The INTO THE IMPOSSIBLE Podcast #248 Steven Pinker Explains Cancel Culture, Common Knowledge & AI
Brian Keating 00:00:00 - 00:00:09
Steven Pinker just told me something that honestly blew my mind. He said that Malcolm Gladwell's recent cancellation attempt was not only predictable, it was mathematically inevitable.
Steven Pinker 00:00:09 - 00:00:18
There is another thing. As a social media shaming mob, why do people feel the urge to pile on and collectively punish someone who says something that seems to violate some moral norm?
Brian Keating 00:00:18 - 00:00:24
And here's the kicker. Pinker started coming years ago using something called common knowledge theory.
Steven Pinker 00:00:24 - 00:00:31
Common knowledge means I know something, you know it, I know that you know it, you know that I know it. I know that you know that I know that you know it, ad infinitum.
Brian Keating 00:00:31 - 00:00:57
Picture this. You're in a meeting where everyone privately thinks the boss's idea is stupid, but nobody speaks up. Then one person finally says what everybody's thinking and suddenly the whole room erupts in agreement. What just happened? According to Steven Pinker, you just participated in one of the most powerful forces shaping human civilization. And today we dive deep into it with one of the foremost public intellectuals of our time. Let's go. Professor Steven Pinker, welcome back to the into the Impossible podcast.
Steven Pinker 00:00:57 - 00:00:58
Thank you.
Brian Keating 00:00:58 - 00:01:14
In this book you've written that civilization itself depends on common knowledge. But my first question to you is what happens when that common knowledge is wrong? Or even when technologies like artificial intelligence threaten us by hallucination? What happens to the very foundations of what we thought was secure?
Steven Pinker 00:01:14 - 00:02:06
The answer is we don't know. Track record in general of predicting the downstream consequences of, of technology are poor. Even the best superforecasters are at chance for cut and dry questions five years out, let alone open ended questions like what will happen to society, let alone civilization. I don't know if when social media were introduced 15 years ago, if people could have predicted social media shaming mobs, the spread of disinformation, the, the encouragement of conspiracy theories. I bet people thought Facebook was a rather benign and minor phenomenon. Likewise with the effects of the Internet, of cable news programs, let alone electricity, steam power, the automobile, the telephone and telegraph, television and so on.
Brian Keating 00:02:06 - 00:02:36
Along those lines, it came to me to mind when I read these books and your wonderful writing.

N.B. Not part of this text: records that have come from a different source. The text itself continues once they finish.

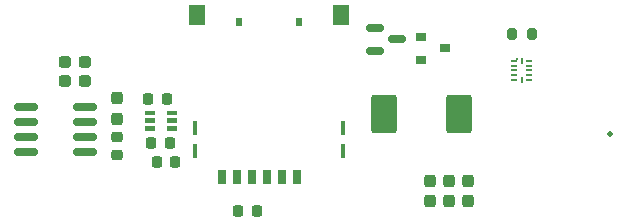
<source format=gbr>
%TF.GenerationSoftware,KiCad,Pcbnew,8.0.5*%
%TF.CreationDate,2025-03-27T16:47:35+00:00*%
%TF.ProjectId,BG95V4_4902-30029-07,42473935-5634-45f3-9439-30322d333030,rev?*%
%TF.SameCoordinates,Original*%
%TF.FileFunction,Paste,Top*%
%TF.FilePolarity,Positive*%
%FSLAX46Y46*%
G04 Gerber Fmt 4.6, Leading zero omitted, Abs format (unit mm)*
G04 Created by KiCad (PCBNEW 8.0.5) date 2025-03-27 16:47:35*
%MOMM*%
%LPD*%
G01*
G04 APERTURE LIST*
G04 Aperture macros list*
%AMRoundRect*
0 Rectangle with rounded corners*
0 $1 Rounding radius*
0 $2 $3 $4 $5 $6 $7 $8 $9 X,Y pos of 4 corners*
0 Add a 4 corners polygon primitive as box body*
4,1,4,$2,$3,$4,$5,$6,$7,$8,$9,$2,$3,0*
0 Add four circle primitives for the rounded corners*
1,1,$1+$1,$2,$3*
1,1,$1+$1,$4,$5*
1,1,$1+$1,$6,$7*
1,1,$1+$1,$8,$9*
0 Add four rect primitives between the rounded corners*
20,1,$1+$1,$2,$3,$4,$5,0*
20,1,$1+$1,$4,$5,$6,$7,0*
20,1,$1+$1,$6,$7,$8,$9,0*
20,1,$1+$1,$8,$9,$2,$3,0*%
G04 Aperture macros list end*
%ADD10C,0.010000*%
%ADD11RoundRect,0.218750X0.218750X0.256250X-0.218750X0.256250X-0.218750X-0.256250X0.218750X-0.256250X0*%
%ADD12RoundRect,0.218750X-0.256250X0.218750X-0.256250X-0.218750X0.256250X-0.218750X0.256250X0.218750X0*%
%ADD13RoundRect,0.250001X-0.837499X-1.399999X0.837499X-1.399999X0.837499X1.399999X-0.837499X1.399999X0*%
%ADD14RoundRect,0.237500X0.237500X-0.287500X0.237500X0.287500X-0.237500X0.287500X-0.237500X-0.287500X0*%
%ADD15RoundRect,0.237500X0.287500X0.237500X-0.287500X0.237500X-0.287500X-0.237500X0.287500X-0.237500X0*%
%ADD16RoundRect,0.237500X-0.237500X0.287500X-0.237500X-0.287500X0.237500X-0.287500X0.237500X0.287500X0*%
%ADD17RoundRect,0.150000X-0.825000X-0.150000X0.825000X-0.150000X0.825000X0.150000X-0.825000X0.150000X0*%
%ADD18R,0.900000X0.800000*%
%ADD19R,0.650000X1.150000*%
%ADD20R,0.450000X1.300000*%
%ADD21R,1.400000X1.700000*%
%ADD22R,0.540000X0.800000*%
%ADD23R,0.600000X0.200000*%
%ADD24R,0.150000X0.250000*%
%ADD25R,0.200000X0.600000*%
%ADD26RoundRect,0.200000X-0.200000X-0.275000X0.200000X-0.275000X0.200000X0.275000X-0.200000X0.275000X0*%
%ADD27C,0.500000*%
%ADD28RoundRect,0.150000X-0.587500X-0.150000X0.587500X-0.150000X0.587500X0.150000X-0.587500X0.150000X0*%
G04 APERTURE END LIST*
D10*
%TO.C,D1*%
X29935000Y8900000D02*
X29184080Y8900000D01*
X29184080Y9200555D01*
X29935000Y9200555D01*
X29935000Y8900000D01*
G36*
X29935000Y8900000D02*
G01*
X29184080Y8900000D01*
X29184080Y9200555D01*
X29935000Y9200555D01*
X29935000Y8900000D01*
G37*
X29935000Y8250000D02*
X29183750Y8250000D01*
X29183750Y8550142D01*
X29935000Y8550142D01*
X29935000Y8250000D01*
G36*
X29935000Y8250000D02*
G01*
X29183750Y8250000D01*
X29183750Y8550142D01*
X29935000Y8550142D01*
X29935000Y8250000D01*
G37*
X29935000Y7600000D02*
X29183910Y7600000D01*
X29183910Y7899587D01*
X29935000Y7899587D01*
X29935000Y7600000D01*
G36*
X29935000Y7600000D02*
G01*
X29183910Y7600000D01*
X29183910Y7899587D01*
X29935000Y7899587D01*
X29935000Y7600000D01*
G37*
X31835000Y8900000D02*
X31086111Y8900000D01*
X31086111Y9201546D01*
X31835000Y9201546D01*
X31835000Y8900000D01*
G36*
X31835000Y8900000D02*
G01*
X31086111Y8900000D01*
X31086111Y9201546D01*
X31835000Y9201546D01*
X31835000Y8900000D01*
G37*
X31835000Y8250000D02*
X31085076Y8250000D01*
X31085076Y8550020D01*
X31835000Y8550020D01*
X31835000Y8250000D01*
G36*
X31835000Y8250000D02*
G01*
X31085076Y8250000D01*
X31085076Y8550020D01*
X31835000Y8550020D01*
X31835000Y8250000D01*
G37*
X31835000Y7600000D02*
X31085043Y7600000D01*
X31085043Y7899963D01*
X31835000Y7899963D01*
X31835000Y7600000D01*
G36*
X31835000Y7600000D02*
G01*
X31085043Y7600000D01*
X31085043Y7899963D01*
X31835000Y7899963D01*
X31835000Y7600000D01*
G37*
%TD*%
D11*
%TO.C,C1*%
X31297500Y6500000D03*
X29722500Y6500000D03*
%TD*%
%TO.C,C2*%
X31047500Y10190000D03*
X29472500Y10190000D03*
%TD*%
%TO.C,C3*%
X31750100Y4860000D03*
X30175100Y4860000D03*
%TD*%
D12*
%TO.C,C4*%
X26797000Y7010500D03*
X26797000Y5435500D03*
%TD*%
D13*
%TO.C,C6*%
X49390500Y8890000D03*
X55765500Y8890000D03*
%TD*%
D14*
%TO.C,C7*%
X53300000Y1525000D03*
X53300000Y3275000D03*
%TD*%
D15*
%TO.C,C8*%
X24141400Y11734800D03*
X22391400Y11734800D03*
%TD*%
D14*
%TO.C,C9*%
X54900000Y1525000D03*
X54900000Y3275000D03*
%TD*%
D15*
%TO.C,C10*%
X24141400Y13309600D03*
X22391400Y13309600D03*
%TD*%
D14*
%TO.C,C11*%
X56500000Y1525000D03*
X56500000Y3275000D03*
%TD*%
D16*
%TO.C,C12*%
X26797000Y10287000D03*
X26797000Y8537000D03*
%TD*%
D17*
%TO.C,Q2*%
X19150000Y9555000D03*
X19150000Y8285000D03*
X19150000Y7015000D03*
X19150000Y5745000D03*
X24100000Y5745000D03*
X24100000Y7015000D03*
X24100000Y8285000D03*
X24100000Y9555000D03*
%TD*%
D18*
%TO.C,Q8*%
X52594000Y15428000D03*
X52594000Y13528000D03*
X54594000Y14478000D03*
%TD*%
D11*
%TO.C,R1*%
X38658900Y711200D03*
X37083900Y711200D03*
%TD*%
D19*
%TO.C,J11*%
X36945000Y3605000D03*
X39485000Y3605000D03*
X42025000Y3605000D03*
X35675000Y3605000D03*
X38215000Y3605000D03*
X40755000Y3605000D03*
D20*
X33430000Y5775000D03*
X33430000Y7775000D03*
X45970000Y5775000D03*
X45970000Y7775000D03*
D21*
X45805000Y17335000D03*
X33595000Y17335000D03*
D22*
X37160000Y16755000D03*
X42240000Y16755000D03*
%TD*%
D23*
%TO.C,U2*%
X60425000Y13425000D03*
D24*
X60650000Y13600000D03*
D23*
X60425000Y13025000D03*
X60425000Y12625000D03*
X60425000Y12225000D03*
X60425000Y11825000D03*
D25*
X61075000Y11825000D03*
D23*
X61725000Y11825000D03*
X61725000Y12225000D03*
X61725000Y12625000D03*
X61725000Y13025000D03*
X61725000Y13425000D03*
D25*
X61075000Y13425000D03*
%TD*%
D26*
%TO.C,R3*%
X60300000Y15725000D03*
X61950000Y15725000D03*
%TD*%
D27*
%TO.C,TP1*%
X68520000Y7210000D03*
%TD*%
D28*
%TO.C,Q3*%
X48671000Y16190000D03*
X48671000Y14290000D03*
X50546000Y15240000D03*
%TD*%
M02*

</source>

Throughout the years, I always try to form, you know, kind of the opposite, the strawman version of it. But to me, the opposite of common knowledge is sort of expert knowledge. And there's a term for this which is ironic because it's sort of tautological. It's a shibboleth. A shibboleth is sort of an abstract term or something of art that only the insiders really know about. It's also A shibboleth. To say that what a shibboleth is, of course, it's tautological.
Brian Keating 00:02:36 - 00:02:58
Why is there, you know, such a prevalence nowadays in the age of reason and science and rationality as you promote? Why do conspiracy theories, UFO sightings, why do they spawn such explosive, you know, violent rhetoric? Is that because of this chasm, this, this gap between expert knowledge and common knowledge, that people abhor the vacuum and rush to fill it in?
Steven Pinker 00:02:58 - 00:04:01
I'm not so sure. So the common knowledge as the theme of the book, when everyone knows that everyone knows, the starkest contrast is with private knowledge. That is, what I really explore is not a lot of people knowing something versus only a few people knowing something, but rather the difference between everyone know something and everyone knowing that everyone knows it. That's really what the book is about. Not so much about who knows what, but about that vital difference. Because that difference, it turns out, drives a lot of phenomena. It is, to begin with, necessary for coordination for two people being on the same page, meeting at a certain time and place, observing certain standards, holding up certain norms, belonging to following conventions like paper currency, driving on the right the words of a language. I suggest that it also drives our social relationships, that what it means for people to be friends or lovers or superior and subordinate or transaction partners is that each one knows that the other one knows that each one knows that the other one knows that they have that relationship.
Steven Pinker 00:04:01 - 00:04:40
And the phenomena that I talk about are not so much a few people knowing something versus a lot of people knowing it, but rather everyone knowing something versus everyone knowing that everyone knows it. And I suggest that many cases we try to prevent common knowledge. Even if all of us share the same knowledge. We tend to ignore the elephant in the room. We resort to innuendo and euphemism so we don't blurt out exactly what we mean. That's the main contrast. Now I can also say a few words about conspiracy theories and quack cures and UFOs and paranormal woo woo. It's a different phenomena, one that I actually spent more time discussing in my previous book, Rationality.